-- Exercise aim --
Turn the items below into a Markdown table with two columns, Row and Line, giving each line its own numbered row and omitting blank lines.

-- Record set --
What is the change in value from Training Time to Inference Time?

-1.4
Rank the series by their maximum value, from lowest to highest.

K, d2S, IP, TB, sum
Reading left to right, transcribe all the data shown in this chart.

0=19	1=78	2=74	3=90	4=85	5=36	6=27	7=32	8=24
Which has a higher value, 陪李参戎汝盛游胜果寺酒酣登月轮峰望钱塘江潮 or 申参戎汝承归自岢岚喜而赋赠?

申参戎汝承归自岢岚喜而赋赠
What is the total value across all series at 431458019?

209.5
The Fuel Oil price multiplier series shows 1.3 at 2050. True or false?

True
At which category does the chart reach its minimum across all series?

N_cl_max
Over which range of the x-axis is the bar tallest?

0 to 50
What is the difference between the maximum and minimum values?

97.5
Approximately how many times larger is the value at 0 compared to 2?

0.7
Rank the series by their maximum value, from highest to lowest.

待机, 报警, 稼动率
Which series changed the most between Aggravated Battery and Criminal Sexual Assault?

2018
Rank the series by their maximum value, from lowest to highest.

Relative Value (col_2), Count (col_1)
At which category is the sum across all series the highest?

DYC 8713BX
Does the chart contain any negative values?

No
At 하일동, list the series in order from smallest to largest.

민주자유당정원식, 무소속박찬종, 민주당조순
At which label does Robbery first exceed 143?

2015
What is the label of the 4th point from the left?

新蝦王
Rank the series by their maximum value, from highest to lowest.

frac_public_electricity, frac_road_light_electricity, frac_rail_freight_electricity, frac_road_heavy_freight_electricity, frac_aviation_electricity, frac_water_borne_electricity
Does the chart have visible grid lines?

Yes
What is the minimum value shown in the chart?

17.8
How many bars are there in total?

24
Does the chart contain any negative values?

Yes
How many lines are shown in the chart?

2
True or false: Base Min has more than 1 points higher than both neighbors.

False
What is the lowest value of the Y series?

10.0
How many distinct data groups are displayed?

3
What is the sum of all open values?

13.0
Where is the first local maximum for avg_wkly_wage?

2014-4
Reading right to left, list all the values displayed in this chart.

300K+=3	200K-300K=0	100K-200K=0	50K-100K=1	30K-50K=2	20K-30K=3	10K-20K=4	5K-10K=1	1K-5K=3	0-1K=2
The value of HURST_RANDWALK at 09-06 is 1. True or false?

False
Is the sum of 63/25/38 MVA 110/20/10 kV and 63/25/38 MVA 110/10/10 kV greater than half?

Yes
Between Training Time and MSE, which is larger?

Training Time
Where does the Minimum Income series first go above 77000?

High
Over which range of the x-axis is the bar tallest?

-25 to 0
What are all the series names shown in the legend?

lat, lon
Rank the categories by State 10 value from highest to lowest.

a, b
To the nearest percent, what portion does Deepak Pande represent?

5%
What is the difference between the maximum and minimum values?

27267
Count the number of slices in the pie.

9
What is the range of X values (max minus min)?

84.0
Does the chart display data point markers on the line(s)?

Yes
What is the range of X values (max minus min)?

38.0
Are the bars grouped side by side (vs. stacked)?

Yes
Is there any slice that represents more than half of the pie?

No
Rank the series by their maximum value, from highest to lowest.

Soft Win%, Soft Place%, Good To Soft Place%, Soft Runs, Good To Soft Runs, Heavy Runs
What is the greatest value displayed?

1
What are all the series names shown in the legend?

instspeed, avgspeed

-- Reply to the exercise --
| Row | Line |
|---|---|
| 1 | What is the change in value from Training Time to Inference Time? |
| 2 | -1.4 |
| 3 | Rank the series by their maximum value, from lowest to highest. |
| 4 | K, d2S, IP, TB, sum |
| 5 | Reading left to right, transcribe all the data shown in this chart. |
| 6 | 0=19	1=78	2=74	3=90	4=85	5=36	6=27	7=32	8=24 |
| 7 | Which has a higher value, 陪李参戎汝盛游胜果寺酒酣登月轮峰望钱塘江潮 or 申参戎汝承归自岢岚喜而赋赠? |
| 8 | 申参戎汝承归自岢岚喜而赋赠 |
| 9 | What is the total value across all series at 431458019? |
| 10 | 209.5 |
| 11 | The Fuel Oil price multiplier series shows 1.3 at 2050. True or false? |
| 12 | True |
| 13 | At which category does the chart reach its minimum across all series? |
| 14 | N_cl_max |
| 15 | Over which range of the x-axis is the bar tallest? |
| 16 | 0 to 50 |
| 17 | What is the difference between the maximum and minimum values? |
| 18 | 97.5 |
| 19 | Approximately how many times larger is the value at 0 compared to 2? |
| 20 | 0.7 |
| 21 | Rank the series by their maximum value, from highest to lowest. |
| 22 | 待机, 报警, 稼动率 |
| 23 | Which series changed the most between Aggravated Battery and Criminal Sexual Assault? |
| 24 | 2018 |
| 25 | Rank the series by their maximum value, from lowest to highest. |
| 26 | Relative Value (col_2), Count (col_1) |
| 27 | At which category is the sum across all series the highest? |
| 28 | DYC 8713BX |
| 29 | Does the chart contain any negative values? |
| 30 | No |
| 31 | At 하일동, list the series in order from smallest to largest. |
| 32 | 민주자유당정원식, 무소속박찬종, 민주당조순 |
| 33 | At which label does Robbery first exceed 143? |
| 34 | 2015 |
| 35 | What is the label of the 4th point from the left? |
| 36 | 新蝦王 |
| 37 | Rank the series by their maximum value, from highest to lowest. |
| 38 | frac_public_electricity, frac_road_light_electricity, frac_rail_freight_electricity, frac_road_heavy_freight_electricity, frac_aviation_electricity, frac_water_borne_electricity |
| 39 | Does the chart have visible grid lines? |
| 40 | Yes |
| 41 | What is the minimum value shown in the chart? |
| 42 | 17.8 |
| 43 | How many bars are there in total? |
| 44 | 24 |
| 45 | Does the chart contain any negative values? |
| 46 | Yes |
| 47 | How many lines are shown in the chart? |
| 48 | 2 |
| 49 | True or false: Base Min has more than 1 points higher than both neighbors. |
| 50 | False |
| 51 | What is the lowest value of the Y series? |
| 52 | 10.0 |
| 53 | How many distinct data groups are displayed? |
| 54 | 3 |
| 55 | What is the sum of all open values? |
| 56 | 13.0 |
| 57 | Where is the first local maximum for avg_wkly_wage? |
| 58 | 2014-4 |
| 59 | Reading right to left, list all the values displayed in this chart. |
| 60 | 300K+=3	200K-300K=0	100K-200K=0	50K-100K=1	30K-50K=2	20K-30K=3	10K-20K=4	5K-10K=1	1K-5K=3	0-1K=2 |
| 61 | The value of HURST_RANDWALK at 09-06 is 1. True or false? |
| 62 | False |
| 63 | Is the sum of 63/25/38 MVA 110/20/10 kV and 63/25/38 MVA 110/10/10 kV greater than half? |
| 64 | Yes |
| 65 | Between Training Time and MSE, which is larger? |
| 66 | Training Time |
| 67 | Where does the Minimum Income series first go above 77000? |
| 68 | High |
| 69 | Over which range of the x-axis is the bar tallest? |
| 70 | -25 to 0 |
| 71 | What are all the series names shown in the legend? |
| 72 | lat, lon |
| 73 | Rank the categories by State 10 value from highest to lowest. |
| 74 | a, b |
| 75 | To the nearest percent, what portion does Deepak Pande represent? |
| 76 | 5% |
| 77 | What is the difference between the maximum and minimum values? |
| 78 | 27267 |
| 79 | Count the number of slices in the pie. |
| 80 | 9 |
| 81 | What is the range of X values (max minus min)? |
| 82 | 84.0 |
| 83 | Does the chart display data point markers on the line(s)? |
| 84 | Yes |
| 85 | What is the range of X values (max minus min)? |
| 86 | 38.0 |
| 87 | Are the bars grouped side by side (vs. stacked)? |
| 88 | Yes |
| 89 | Is there any slice that represents more than half of the pie? |
| 90 | No |
| 91 | Rank the series by their maximum value, from highest to lowest. |
| 92 | Soft Win%, Soft Place%, Good To Soft Place%, Soft Runs, Good To Soft Runs, Heavy Runs |
| 93 | What is the greatest value displayed? |
| 94 | 1 |
| 95 | What are all the series names shown in the legend? |
| 96 | instspeed, avgspeed |